The level of SUA indicates the degree of metabolism of uric acid in an individual. Persons with increased SUA are at higher future risk of metabolic syndrome, T2DM and cardiovascular diseases, independent of other known risk factors, suggesting a potential role of SUA in the pathogenesis of these diseases. As reported in previous studies, SUA has emerged as an independent predictor for severity of liver damage in NAFLD development [38]. Patients with T2DM and NAFLD have a higher possibility of developing chronic kidney disease [39]. In a study of a US population, the likelihood of NAFLD increased with increasing SUA levels among the total study population, with individuals with NAFLD having higher SUA levels than those without NAFLD and the prevalence rate of NAFLD progressively increasing in parallel to increasing SUA [40]. In prospective studies, the elevation of SUA has been shown to be independently associated with a higher incidence of NAFLD after adjustment for potential confounders [41]. However, diabetic patients with persistent hyperuricemia have an increased risk of diabetic complications, especially renal disease [42]. Consequently, SUA is a major predictor of NAFLD.

Our study also confirmed that the course of disease and age are protective factors for T2DM with NAFLD in the Chinese population. Age at the time of diabetes onset and the course of diabetes are closely related to the development of NAFLD. We speculate that the earlier the onset of diabetes, the longer the course of T2DM, the higher the likelihood of developing NAFLD. The course of T2DM also shows the same trend as age—that is, the earlier the onset of diabetes, the greater the probability of NAFLD. Our results also fill in the shortcomings of published reports in this field.

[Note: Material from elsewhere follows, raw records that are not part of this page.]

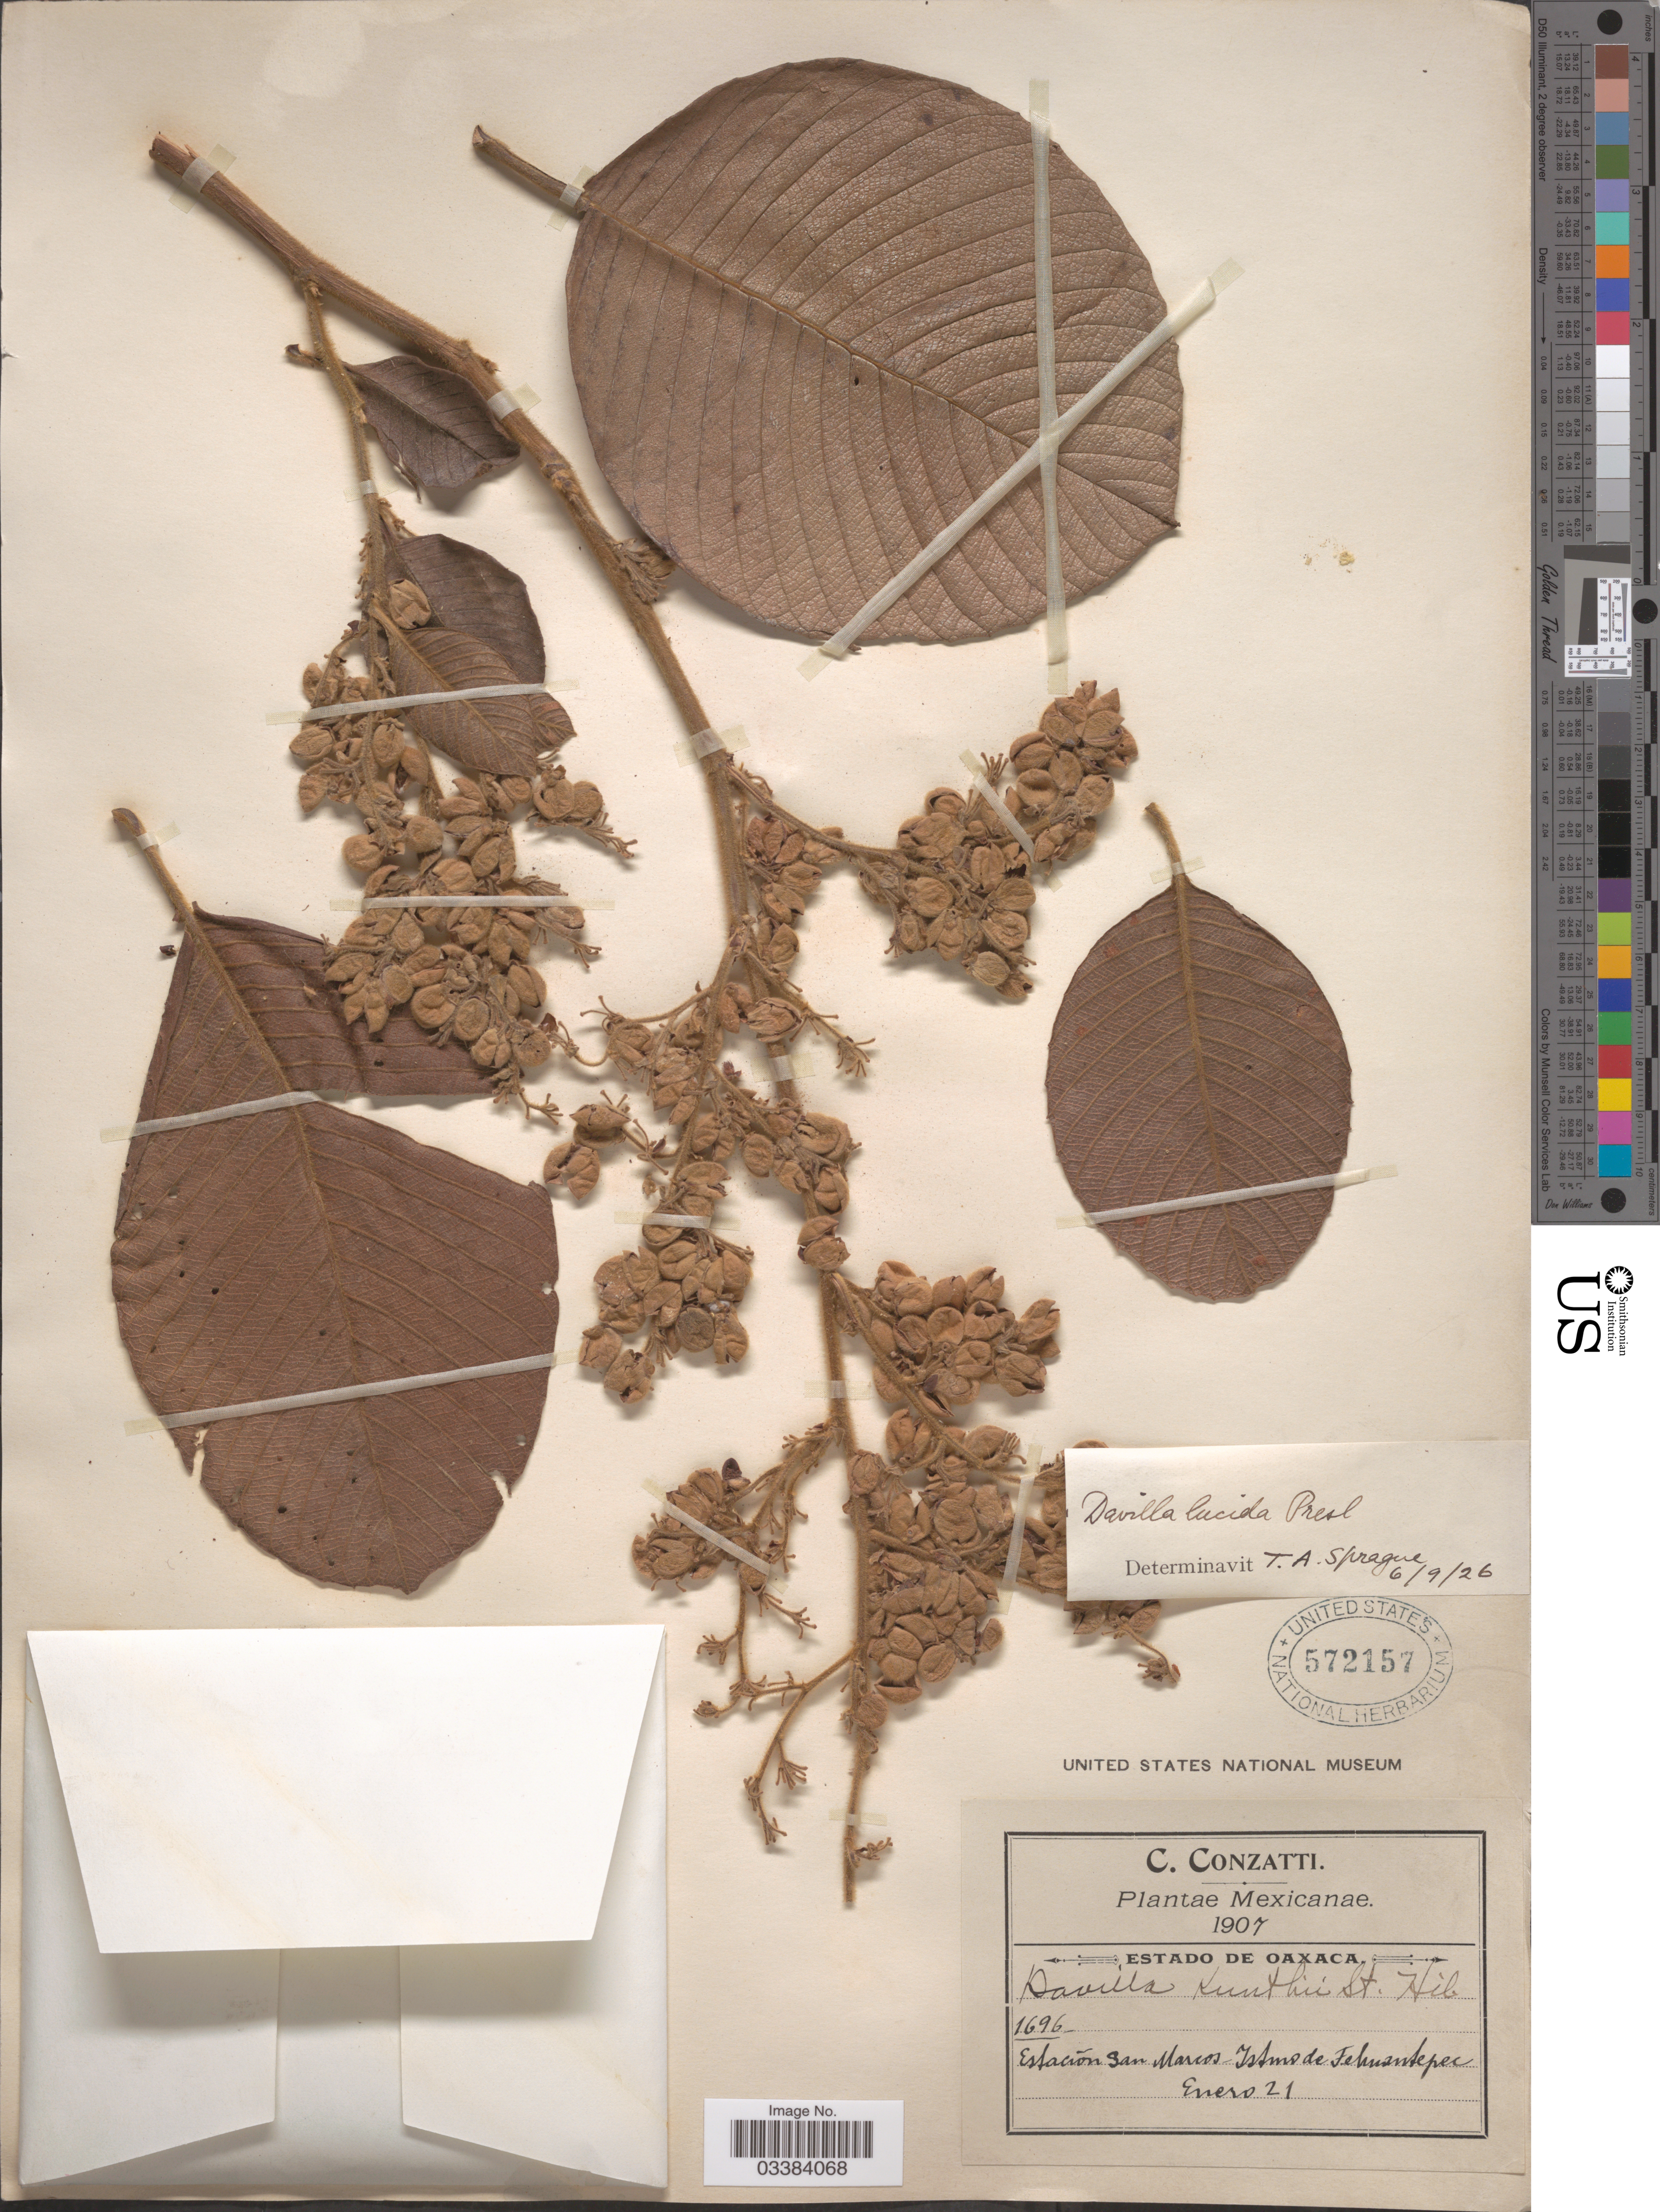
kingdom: Plantae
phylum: Tracheophyta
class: Magnoliopsida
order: Dilleniales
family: Dilleniaceae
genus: Davilla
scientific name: Davilla kunthii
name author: A. St.-Hil.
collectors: C. Conzatti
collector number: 1696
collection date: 1907-01-21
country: Mexico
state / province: Oaxaca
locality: Estación San marcos-Istmo de Tehuantepec.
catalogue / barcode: US 572157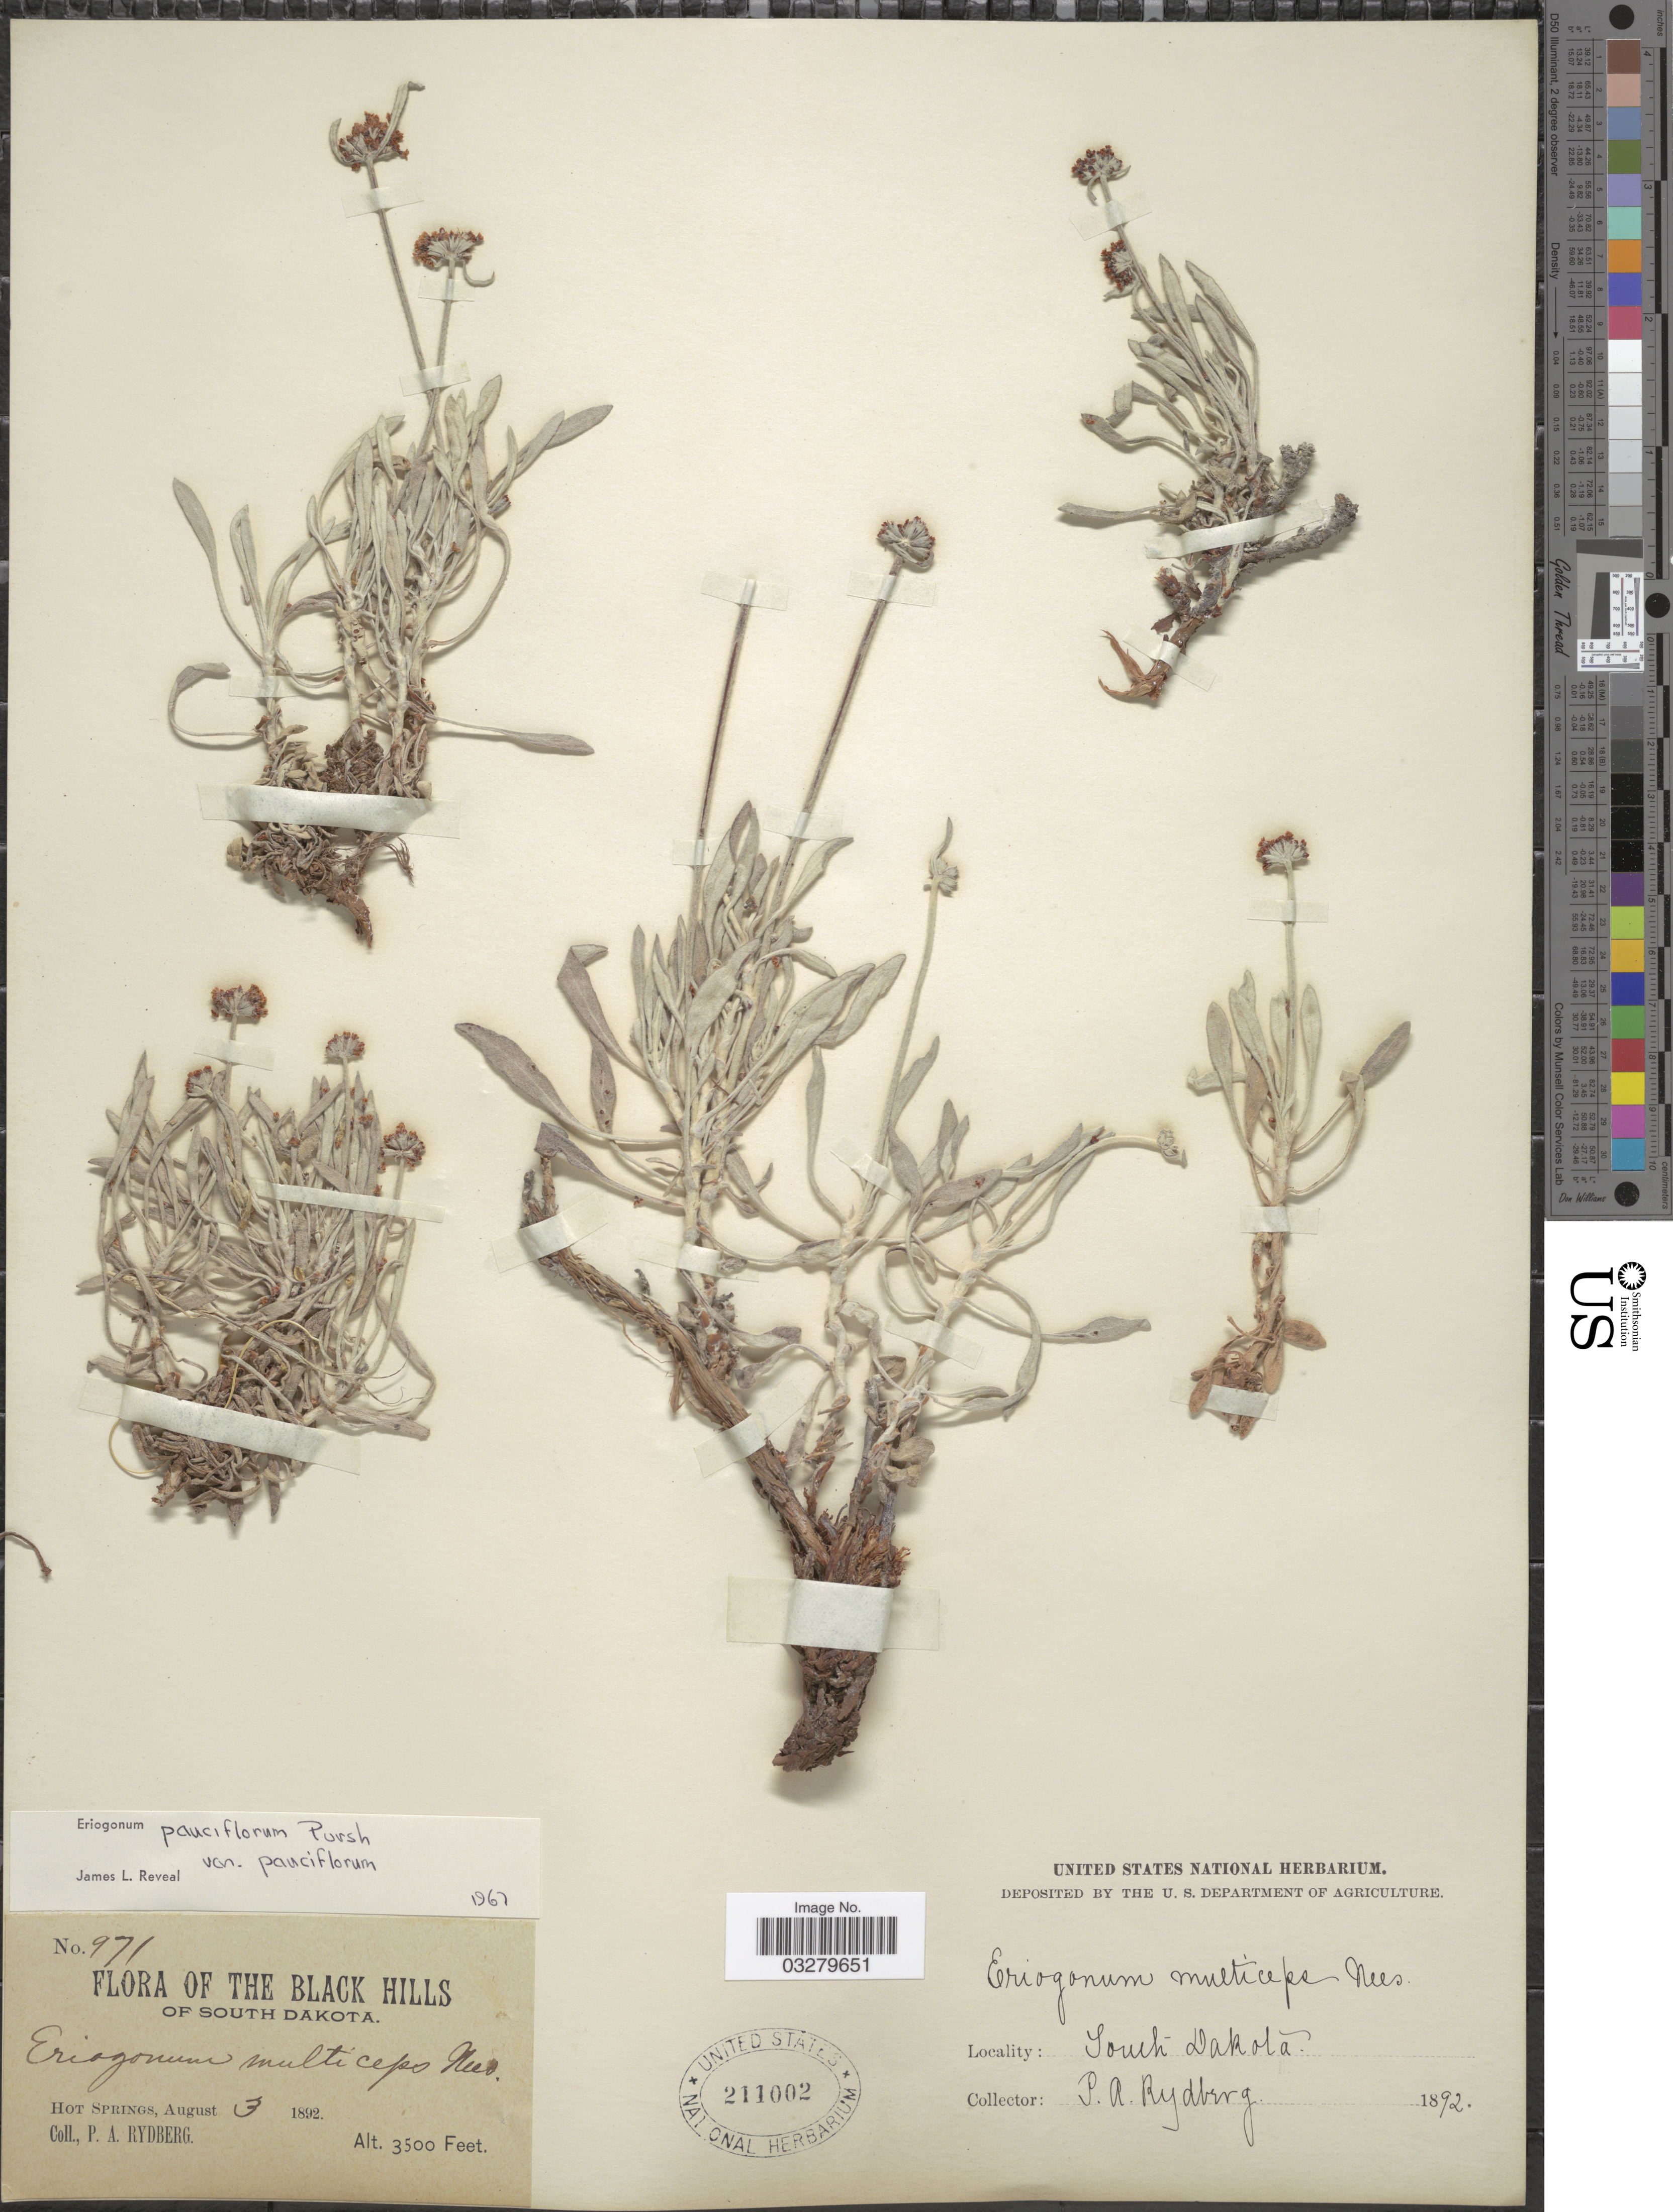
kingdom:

Several studies have confirmed that a nomogram is a new, non-invasive, risk prediction model that is important for screening and clinic practice [38‐43]. The nomogram is now widely used in risk prediction for various diseases, including hypertension, stroke, among others [44, 45]. Application of this new model can accurately screen related variables and indicators and identify the most suitable risk factors; this model is of great significance in the primary and secondary prevention of diabetes associated with chronic diseases [15,46].

Once T2DM occurs, patients will face the burden of lifelong illness and development-related complications [47], which may lead to a serious decline in quality of life and an increased risk of death. Diabetes with NAFLD causes even more irreversible effects on the patient's metabolic system [27,48]. The current situation in China is such that elderly diabetic patients are unable to go to the hospital for a timely regular liver pathological examination due to inconvenience, difficulty in getting medical treatment, among other factors. The system of door-to-door examination by the family doctor currently promoted in China is a godsend for these patients, and the conclusions drawn from these examinations provide family doctors with reliable methods for universal screening, as well as a more scientific reference basis for treatment. Consequently, relevant indicators, such as those reported here, are of great value in practical applications [49].

First, this study was limited by funding, and the authors were unable to collect data on liver fibrosis and cirrhosis for inclusion in the analysis; application of such data will be the focus of future research. Second, based on the existing screening results, the authors identified 24 conventional indicators. In future research, we will assess some of these indicators to enrichen the established models as these may be related to the occurrence and development of NAFLD, although current information is insufficient. Finally, if the population sample size can be further expanded to the entire T2DM population in the Pudong district or to that in all of Shanghai, the established model could be applied well.